La réponse de Wittgenstein
Wittgenstein trouvait ce scénario de genèse de Russell complètement absurde et inutile. Il admire une partie des innovations logiques de Russell mais est généralement très sceptique contre ses projets philosophiques de fondation du savoir. Russell est resté bien plus "cartésien" ou plus "classique" que l'Autrichien.
Il l'expose par un argument qu'on peut appeler l'argument du Blog - ok, l'argument du "Journal Intime". C'est une réduction par l'absurde contre l'argument de Russell.
Supposons que j'aie un état phénoménal complètement subjectif et PRIVE.
Supposons que je l'appelle dans mon "langage privé" Pim.
Je suis censé savoir subjectivement ce qu'est Pim mais sans pouvoir en donner une description, ce n'est qu'une pure dénotation sans description ou ce que Russell appellerait un "Nom propre" au sens logique (et non pas une abréviation de descriptions comme les Noms propres au sens commun).
Je peux retranscrire dans le langage public sur mon Blog : "J'ai ressenti Pim subjectivement" mais je ne peux rien en dire de plus que ce Nom propre dans le langage privé. Pim veut dire quelque chose qui m'est directement accessible mais qui n'est accessible que pour moi par définition.

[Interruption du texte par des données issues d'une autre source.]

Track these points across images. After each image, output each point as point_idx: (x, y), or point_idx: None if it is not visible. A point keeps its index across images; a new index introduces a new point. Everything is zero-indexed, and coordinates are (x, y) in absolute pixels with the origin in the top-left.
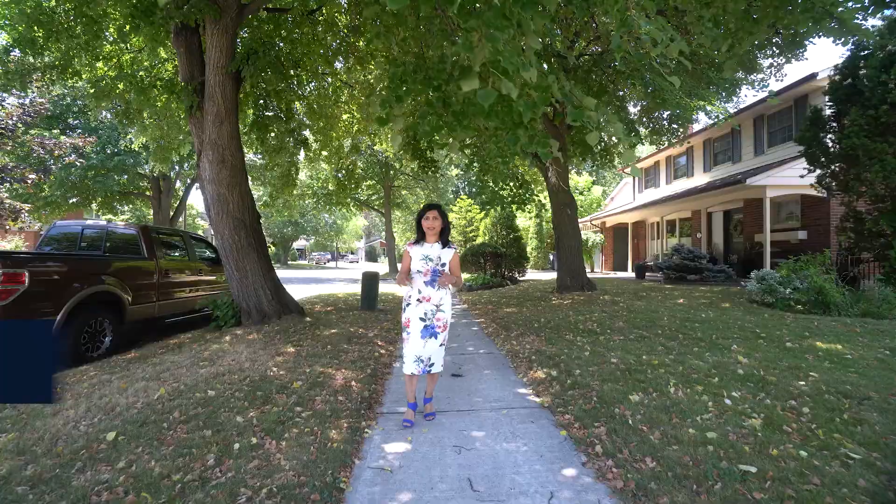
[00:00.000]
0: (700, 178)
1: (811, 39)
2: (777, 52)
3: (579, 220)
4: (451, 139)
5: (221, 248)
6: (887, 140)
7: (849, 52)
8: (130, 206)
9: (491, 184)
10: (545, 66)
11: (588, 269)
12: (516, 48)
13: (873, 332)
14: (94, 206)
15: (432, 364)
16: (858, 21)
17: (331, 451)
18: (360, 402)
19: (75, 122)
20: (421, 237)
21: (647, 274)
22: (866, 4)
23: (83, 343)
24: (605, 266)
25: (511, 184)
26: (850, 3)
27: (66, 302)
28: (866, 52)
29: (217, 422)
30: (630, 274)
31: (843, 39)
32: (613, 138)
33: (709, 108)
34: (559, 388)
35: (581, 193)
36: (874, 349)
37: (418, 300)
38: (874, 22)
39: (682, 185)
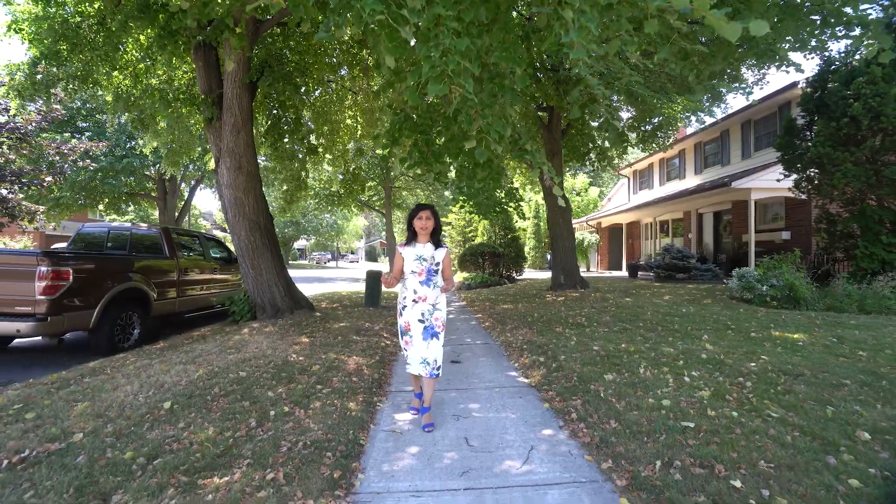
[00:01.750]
0: (691, 181)
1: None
2: (755, 63)
3: (576, 221)
4: (429, 171)
5: (238, 247)
6: (848, 150)
7: (818, 67)
8: (136, 206)
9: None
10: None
11: (583, 269)
12: (502, 116)
13: (830, 324)
14: (100, 207)
15: (439, 367)
16: (792, 56)
17: (350, 418)
18: (371, 382)
19: (84, 125)
20: (412, 237)
21: (639, 273)
22: (796, 46)
23: (116, 334)
24: (600, 265)
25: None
26: (785, 44)
27: (103, 297)
28: (834, 66)
29: (252, 395)
30: (624, 273)
31: (782, 68)
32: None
33: (690, 114)
34: (545, 370)
35: (578, 194)
36: (825, 337)
37: (414, 300)
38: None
39: (675, 186)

J'ai un privilège dans la connaissance de Pim et ce privilège vient de l'accès "privé".
Le Retour de PIM ?
Supposons que je retrouve à nouveau d'autres qualités et supposons qu'elles soient très similaires à "Pim". Puis-je noter dans mon Blog : "Tiens, j'ai ressenti à nouveau Pim, appelons-le Pim2" ou bien "Ce qui était là partageait des propriétés communes avec Pim mais c'est assez différent, appelons-le Poum" ?
Pour Wittgenstein, de deux choses l'une :
(1) Soit je ne peux vraiment rien dire sur Pim et alors je ne pourrais pas comparer Pim et Pim2 et savoir si c'est en fait bien Pim2 ou bien un Poum. Il se peut que ce soit le cas mais je n'aurais aucun moyen de le savoir.
(2) Soit je peux vraiment distinguer des états proches et justifier si le second état était bien ou non la simple reproduction du premier ou un nouveau vaguement similaire. Mais alors il a fallu que je puisse me décrire à moi-même par des critères que je peux rendre publics les différences entre ces deux événements. Ils ne peuvent donc pas être purement "privés" sinon, je n'aurais rien à en dire.
La Boite Vide
Wittgenstein se moque du privilège du sujet sur ses propres pensées avec un autre argument qui est la boite de scarabée. Supposons quelqu'un qui ait une boite où il ait enfermé quelque chose (qu'il appelle un "scarabée") mais supposons qu'il n'aurait aucun moyen d'ouvrir la boite pour y revoir ce qu'il y a mis. Du point de vue fonctionnel des effets de cette boite, cela serait exactement pareil qu'une boite vide s'il ne peut pas l'inspecter et décrire l'intérieur. Cette boite serait l'état des données immédiates de la conscience dans la tradition post-cartésienne. Wittgenstein ne dit pas que ces états internes n'existent pas mais qu'il n'y aurait rien à en dire si on ne pouvait pas parler des fonctions où ces états vont entrer dans nos règles et usages pratiques (ce qu'il appelle nos "jeux de langage").
Récapitulons.
Si je croyais avoir une référence interne absolument privée, je n'aurais aucun concept sur cet état interne. Je ne peux connaître et discuter que ce dont je pourrais donner des critères publics. Donc le langage mental privé, à supposer qu'il existe, n'aurait aucun effet et aucun contenu dans nos usages.
L'argument est très ingénieux mais je ne suis pas persuadé qu'il puisse suffire à prouver qu'un état mental ne puisse pas avoir un rôle fonctionnel dans mes pensées sans que je sois capable de le décrire ou bien qu'il ait un rôle interne dans ma psychologie tel que nécessairement un observateur extérieur puisse toujours le réduire à quelque chose d'observable.